*Task description*:
Retype the tail of the data exactly, starting at the line containing "10/31/16 08:01 ET" and stopping at the last line.

•••••

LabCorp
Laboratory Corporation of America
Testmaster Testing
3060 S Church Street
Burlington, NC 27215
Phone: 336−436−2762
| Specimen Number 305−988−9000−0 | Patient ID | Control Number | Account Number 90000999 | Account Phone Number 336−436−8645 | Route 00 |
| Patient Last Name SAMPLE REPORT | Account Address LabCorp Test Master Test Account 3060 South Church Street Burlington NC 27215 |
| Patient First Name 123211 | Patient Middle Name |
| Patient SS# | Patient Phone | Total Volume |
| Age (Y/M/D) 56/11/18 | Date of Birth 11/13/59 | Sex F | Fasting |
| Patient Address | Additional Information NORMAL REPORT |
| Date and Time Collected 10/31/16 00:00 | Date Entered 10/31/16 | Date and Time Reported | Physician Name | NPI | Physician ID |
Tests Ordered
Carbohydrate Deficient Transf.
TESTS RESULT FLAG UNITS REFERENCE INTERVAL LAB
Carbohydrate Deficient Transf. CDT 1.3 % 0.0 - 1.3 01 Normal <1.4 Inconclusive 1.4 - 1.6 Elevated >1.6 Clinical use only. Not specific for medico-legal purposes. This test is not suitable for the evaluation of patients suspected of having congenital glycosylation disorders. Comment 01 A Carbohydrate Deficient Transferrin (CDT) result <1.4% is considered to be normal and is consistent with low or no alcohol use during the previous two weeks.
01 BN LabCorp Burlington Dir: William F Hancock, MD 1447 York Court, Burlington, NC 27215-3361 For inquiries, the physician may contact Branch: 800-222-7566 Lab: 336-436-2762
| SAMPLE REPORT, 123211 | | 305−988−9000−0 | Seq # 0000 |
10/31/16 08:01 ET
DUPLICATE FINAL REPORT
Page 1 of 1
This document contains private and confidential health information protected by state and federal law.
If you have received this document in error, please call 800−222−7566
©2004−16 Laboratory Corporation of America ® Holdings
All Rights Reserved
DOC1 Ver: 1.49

•••••

*Reply to the task*:
10/31/16 08:01 ET
DUPLICATE FINAL REPORT
Page 1 of 1
This document contains private and confidential health information protected by state and federal law.
If you have received this document in error, please call 800−222−7566
©2004−16 Laboratory Corporation of America ® Holdings
All Rights Reserved
DOC1 Ver: 1.49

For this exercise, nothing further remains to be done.